= Information integration theory =

Schematic diagram of information integration theory

Information integration theory was proposed by Norman H. Anderson to describe and model how a person integrates information from a number of sources in order to make an overall judgment. The theory proposes three functions.

The valuation function $V(S)$ is an empirically derived mapping of stimuli to an interval scale. It is unique up to an interval exchange transformation ($y = ax + b$).

The integration function $r = I\{s_1,s_2, .., s_n\}$ is an algebraic function combining the subjective values of the information. "Cognitive algebra" refers to the class of functions that are used to model the integration process. They may be adding, averaging, weighted averaging, multiplying, etc.

The response production function $R = M(r)$ is the process by which the internal impression is translated into an overt response.

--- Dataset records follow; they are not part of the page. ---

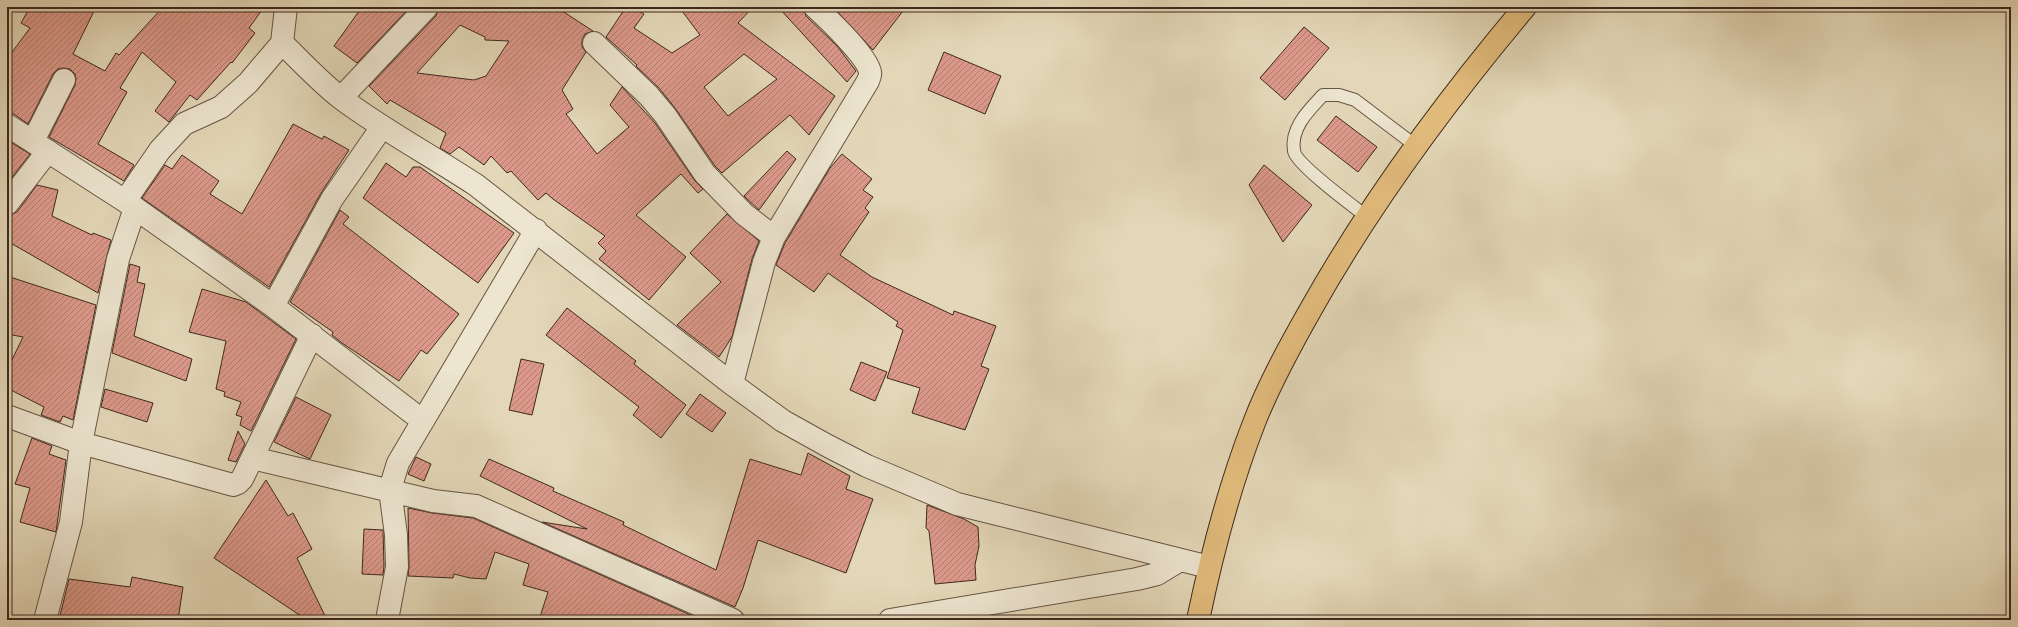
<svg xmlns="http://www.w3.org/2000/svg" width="2018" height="627" font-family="'Old Standard TT',serif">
  <defs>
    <pattern id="building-hatch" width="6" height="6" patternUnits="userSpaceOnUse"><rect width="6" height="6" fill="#dc998a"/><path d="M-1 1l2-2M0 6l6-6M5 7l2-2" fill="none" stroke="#b47d70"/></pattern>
  </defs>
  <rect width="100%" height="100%" fill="#e3d7b7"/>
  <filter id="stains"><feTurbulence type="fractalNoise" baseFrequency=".005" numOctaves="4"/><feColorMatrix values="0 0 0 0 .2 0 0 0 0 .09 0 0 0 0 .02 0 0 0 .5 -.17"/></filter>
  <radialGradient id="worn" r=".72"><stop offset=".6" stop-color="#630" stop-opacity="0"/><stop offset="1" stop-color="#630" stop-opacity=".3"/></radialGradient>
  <!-- building -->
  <path fill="url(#building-hatch)" stroke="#3e281e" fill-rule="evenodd" d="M30,7H96L73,54L105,71L116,53L119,55L163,7H264L249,28L255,33L232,63L231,62L197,100L190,95L169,122L155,111L176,82L142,52L120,88L127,92L98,144L134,165L124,181L49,137L75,85L76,79L75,74L70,69L63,68L58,69L53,74L28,124L14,114L7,113V59L30,28L21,23Z
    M362,7H410L357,63L334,46Z
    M439,7H556L593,31L585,34L582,40V47L586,52L562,90L573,109L566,114L597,154L629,127L610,105L622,87L655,123L695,181L703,189L698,193L681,174L636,215L686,257L649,300L599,259L606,251L598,243L605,236L553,199L546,193L538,200L511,171L507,173L491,156L484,165L459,147L450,154L440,148L446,133L390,100L387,104L369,86L436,16ZM460,25L485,37V40L509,41L486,76L474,80L417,73Z
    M626,7H633L644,14L634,28L672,53L700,35L679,7H753L738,23L835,96L809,135L790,115L722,173L715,166L675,108L659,88L636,66L637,65L606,37ZM744,54L777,79L728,116L704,87Z
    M778,7H803L806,16L837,46L856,71L847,82Z
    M833,7H906L873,50Z
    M1304,27L1329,48L1285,100L1260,78Z
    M944,52L1001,76L985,114L928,90Z
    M1336,116L1377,147L1358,172L1317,140Z
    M293,124L322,139L324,136L349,150L321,193L269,287L142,198L165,165L172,169L182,155L219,181L210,194L242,214Z
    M7,140L30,154L7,184Z
    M787,151L796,159L759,210L744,196Z
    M842,154L872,179L863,190L873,197L865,208L869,212L840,255L872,277L953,315L954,311L996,326L981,366L989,369L965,430L912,413L920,388L887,378L903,330L896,326L898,322L828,273L814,292L776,265L785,243L830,168Z
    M386,163L406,177L413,167H420L514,233L478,283L363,198Z
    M1264,165L1312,205L1283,242L1249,185Z
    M37,185L58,190L52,216L92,235L93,233L111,240L98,293L7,241V216L17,212Z
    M340,210L349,217L343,224L459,314L427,354L421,350L399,381L342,343L332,335L333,332L290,302Z
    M727,214L759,241L752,259L732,337L719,357L677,325L721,282L690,253Z
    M130,264L140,267L137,282L145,284L134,336L192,359L186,381L112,353Z
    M7,276L96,305L73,420L63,416L60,422L41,415L44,407L7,388V370L23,337L7,334Z
    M202,289L246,302L296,339L251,431L240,425L242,417L236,415L241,402L224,396L225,392L216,389L226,341L189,332Z
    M567,308L636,361L634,364L686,405L661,438L633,415L639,407L546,335Z
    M521,359L544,364L532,415L509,410Z
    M861,362L887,372L875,401L850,390Z
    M105,389L153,403L147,422L101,407Z
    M700,394L726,413L712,432L686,414Z
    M296,397L331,415L310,459L274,442Z
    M238,431L245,444L236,462L228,460Z
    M32,438L52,446L49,454L66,460L56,532L20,522L30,488L15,484Z
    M808,453L850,476L846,489L873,499L846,573L758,540L743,588L735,607L542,522L587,529L480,476L489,459L554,488L553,491L624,522L623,525L716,570L750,459L801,475Z
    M416,457L431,464L424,481L408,474Z
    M266,480L288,516L293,513L312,549L297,558L327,620H307L214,558Z
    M927,505L964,519L978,527L979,546L975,565L976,580L935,584L929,531L926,528Z
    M408,508L432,513L473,518L702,620H539L548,592L523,585L529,564L495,552L486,579L470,578L454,574L453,578L408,576L409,567Z
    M364,529L383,530L384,566L383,575L362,574Z
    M132,577L183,587L178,620H59L69,579L130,587Z"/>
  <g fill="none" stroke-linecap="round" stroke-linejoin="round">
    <!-- lane casing -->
    <g stroke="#675444" stroke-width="14">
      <path id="lane" d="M1367,217C1353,206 1296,164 1294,151C1290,128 1309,110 1323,95H1339L1355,100L1416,146"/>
    </g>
    <!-- street casing -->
    <g stroke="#675444" stroke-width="24">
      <path id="street" d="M286,7L282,43C302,62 321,83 342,99C385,131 432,156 476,185L732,384L783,421L828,446L867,466L957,504L1209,567
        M594,43L649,96L665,115L705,174L744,214L774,237
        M341,98L427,7
        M7,125L125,201
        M33,141L64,80
        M7,204L48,151
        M135,208L273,306L423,421
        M273,306L332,199L382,127
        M732,384L764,262L774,237L868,81C869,78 871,75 870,72C867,56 828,19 815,7
        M7,416L81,443L233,485L238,483L242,479L312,335
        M252,458L433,501L476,506L733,620
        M45,620L71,522L81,443L118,259L135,208L125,201L160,150L184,124L221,107L248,83L282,43
        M387,620L397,567L396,535L390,489L398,463L536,230
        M890,620L1137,579L1157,574L1180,560"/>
    </g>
    <!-- highway casing -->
    <g stroke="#3e281e" stroke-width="24">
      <path id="highway" d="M1198,620C1212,553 1229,487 1254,423C1269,384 1290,346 1311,309C1371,202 1446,101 1525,7"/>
    </g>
    <!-- lane -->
    <use href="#lane" stroke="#ede5d0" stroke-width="12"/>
    <!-- street -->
    <use href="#street" stroke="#ede5d0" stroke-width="22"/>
    <!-- highway -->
    <use href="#highway" stroke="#e2bc7c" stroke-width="22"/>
  </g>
  <!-- margin -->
  <rect width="2018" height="627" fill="none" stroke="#e3d7b7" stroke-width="24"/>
  <rect x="8" y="8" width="2002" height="611" fill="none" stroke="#3e281e" stroke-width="2"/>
  <rect x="12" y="12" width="1994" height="603" fill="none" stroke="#3e281e"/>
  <rect width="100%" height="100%" filter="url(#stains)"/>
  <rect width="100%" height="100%" fill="url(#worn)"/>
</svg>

Information integration theory differs from other theories in that it is not erected on a consistency principle such as balance or congruity but rather relies on algebraic models.
The theory is also referred to as functional measurement, because it can provide validated scale values of the stimuli.
An elementary treatment of the theory, along with a Microsoft Windows program for carrying out functional measurement analysis, is provided in the textbook by David J. Weiss.

== Integration models ==
There are three main types of algebraic models used in information integration theory: adding, averaging, and multiplying.

Adding models

$R =$ reaction/overt behavior

$F/G =$ contributing factors

$R_1 = F_1 + G_1$ (Condition 1)

$R_2 = F_2 + G_2$ (Condition 2)

Typically an experiment is designed so that:

$R_1=R_2$, and

$F_1>F_2$, so that

$G_1<G_2$.

There are two special cases known as discounting and augmentation.

Discounting: The value of any factor is reduced if other factors that produce the same effect are added.

Example: $F_2$ is not present or has a value of zero. If $F_1$ is positive, then G_{1} must be less than $G_2$.

Augmentation: An inverse version of the typical model.

Example: If $F_1$ is negative, then $G_1$ must be greater than $G_2$.

Two advantages of adding models:
1. Participants are not required to have an exact intuitive calculation
2. The adding model itself need not be completely valid. Certain kinds of interaction among the factors would not affect the qualitative conclusions.